Task to carry out: Every record, from first to last, should be written out again exactly.

Saved data entries
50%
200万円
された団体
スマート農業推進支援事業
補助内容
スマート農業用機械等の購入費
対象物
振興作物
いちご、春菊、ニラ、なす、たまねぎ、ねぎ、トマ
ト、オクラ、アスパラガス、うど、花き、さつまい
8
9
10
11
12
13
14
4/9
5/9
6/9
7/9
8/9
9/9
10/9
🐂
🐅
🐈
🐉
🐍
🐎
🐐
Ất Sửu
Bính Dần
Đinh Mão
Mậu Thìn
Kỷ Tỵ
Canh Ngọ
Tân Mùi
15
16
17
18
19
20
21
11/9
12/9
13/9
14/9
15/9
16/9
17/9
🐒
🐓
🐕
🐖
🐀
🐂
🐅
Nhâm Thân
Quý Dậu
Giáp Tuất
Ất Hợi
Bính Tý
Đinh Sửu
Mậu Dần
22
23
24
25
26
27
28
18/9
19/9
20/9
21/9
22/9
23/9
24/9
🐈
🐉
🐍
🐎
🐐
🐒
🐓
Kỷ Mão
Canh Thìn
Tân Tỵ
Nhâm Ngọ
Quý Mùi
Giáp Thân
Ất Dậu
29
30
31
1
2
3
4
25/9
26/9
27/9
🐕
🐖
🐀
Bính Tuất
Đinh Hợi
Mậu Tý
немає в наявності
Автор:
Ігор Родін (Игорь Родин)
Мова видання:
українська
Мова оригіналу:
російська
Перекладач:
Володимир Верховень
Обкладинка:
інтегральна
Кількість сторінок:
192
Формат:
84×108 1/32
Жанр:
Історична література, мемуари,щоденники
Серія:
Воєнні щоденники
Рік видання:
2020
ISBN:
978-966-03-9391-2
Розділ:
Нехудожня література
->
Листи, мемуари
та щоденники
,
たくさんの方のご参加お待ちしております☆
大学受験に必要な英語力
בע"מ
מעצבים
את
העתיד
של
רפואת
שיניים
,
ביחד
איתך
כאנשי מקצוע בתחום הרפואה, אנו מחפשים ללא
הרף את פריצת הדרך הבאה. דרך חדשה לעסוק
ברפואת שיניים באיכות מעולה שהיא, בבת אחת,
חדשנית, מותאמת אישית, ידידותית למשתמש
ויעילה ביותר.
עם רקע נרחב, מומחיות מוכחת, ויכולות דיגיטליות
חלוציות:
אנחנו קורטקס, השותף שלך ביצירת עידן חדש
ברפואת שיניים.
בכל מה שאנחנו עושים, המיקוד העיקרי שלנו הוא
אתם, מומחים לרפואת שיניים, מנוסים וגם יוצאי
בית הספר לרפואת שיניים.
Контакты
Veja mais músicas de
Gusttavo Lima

Exercise output:
50%
200万円
された団体
スマート農業推進支援事業
補助内容
スマート農業用機械等の購入費
対象物
振興作物
いちご、春菊、ニラ、なす、たまねぎ、ねぎ、トマ
ト、オクラ、アスパラガス、うど、花き、さつまい
8
9
10
11
12
13
14
4/9
5/9
6/9
7/9
8/9
9/9
10/9
🐂
🐅
🐈
🐉
🐍
🐎
🐐
Ất Sửu
Bính Dần
Đinh Mão
Mậu Thìn
Kỷ Tỵ
Canh Ngọ
Tân Mùi
15
16
17
18
19
20
21
11/9
12/9
13/9
14/9
15/9
16/9
17/9
🐒
🐓
🐕
🐖
🐀
🐂
🐅
Nhâm Thân
Quý Dậu
Giáp Tuất
Ất Hợi
Bính Tý
Đinh Sửu
Mậu Dần
22
23
24
25
26
27
28
18/9
19/9
20/9
21/9
22/9
23/9
24/9
🐈
🐉
🐍
🐎
🐐
🐒
🐓
Kỷ Mão
Canh Thìn
Tân Tỵ
Nhâm Ngọ
Quý Mùi
Giáp Thân
Ất Dậu
29
30
31
1
2
3
4
25/9
26/9
27/9
🐕
🐖
🐀
Bính Tuất
Đinh Hợi
Mậu Tý
немає в наявності
Автор:
Ігор Родін (Игорь Родин)
Мова видання:
українська
Мова оригіналу:
російська
Перекладач:
Володимир Верховень
Обкладинка:
інтегральна
Кількість сторінок:
192
Формат:
84×108 1/32
Жанр:
Історична література, мемуари,щоденники
Серія:
Воєнні щоденники
Рік видання:
2020
ISBN:
978-966-03-9391-2
Розділ:
Нехудожня література
->
Листи, мемуари
та щоденники
,
たくさんの方のご参加お待ちしております☆
大学受験に必要な英語力
בע"מ
מעצבים
את
העתיד
של
רפואת
שיניים
,
ביחד
איתך
כאנשי מקצוע בתחום הרפואה, אנו מחפשים ללא
הרף את פריצת הדרך הבאה. דרך חדשה לעסוק
ברפואת שיניים באיכות מעולה שהיא, בבת אחת,
חדשנית, מותאמת אישית, ידידותית למשתמש
ויעילה ביותר.
עם רקע נרחב, מומחיות מוכחת, ויכולות דיגיטליות
חלוציות:
אנחנו קורטקס, השותף שלך ביצירת עידן חדש
ברפואת שיניים.
בכל מה שאנחנו עושים, המיקוד העיקרי שלנו הוא
אתם, מומחים לרפואת שיניים, מנוסים וגם יוצאי
בית הספר לרפואת שיניים.
Контакты
Veja mais músicas de
Gusttavo Lima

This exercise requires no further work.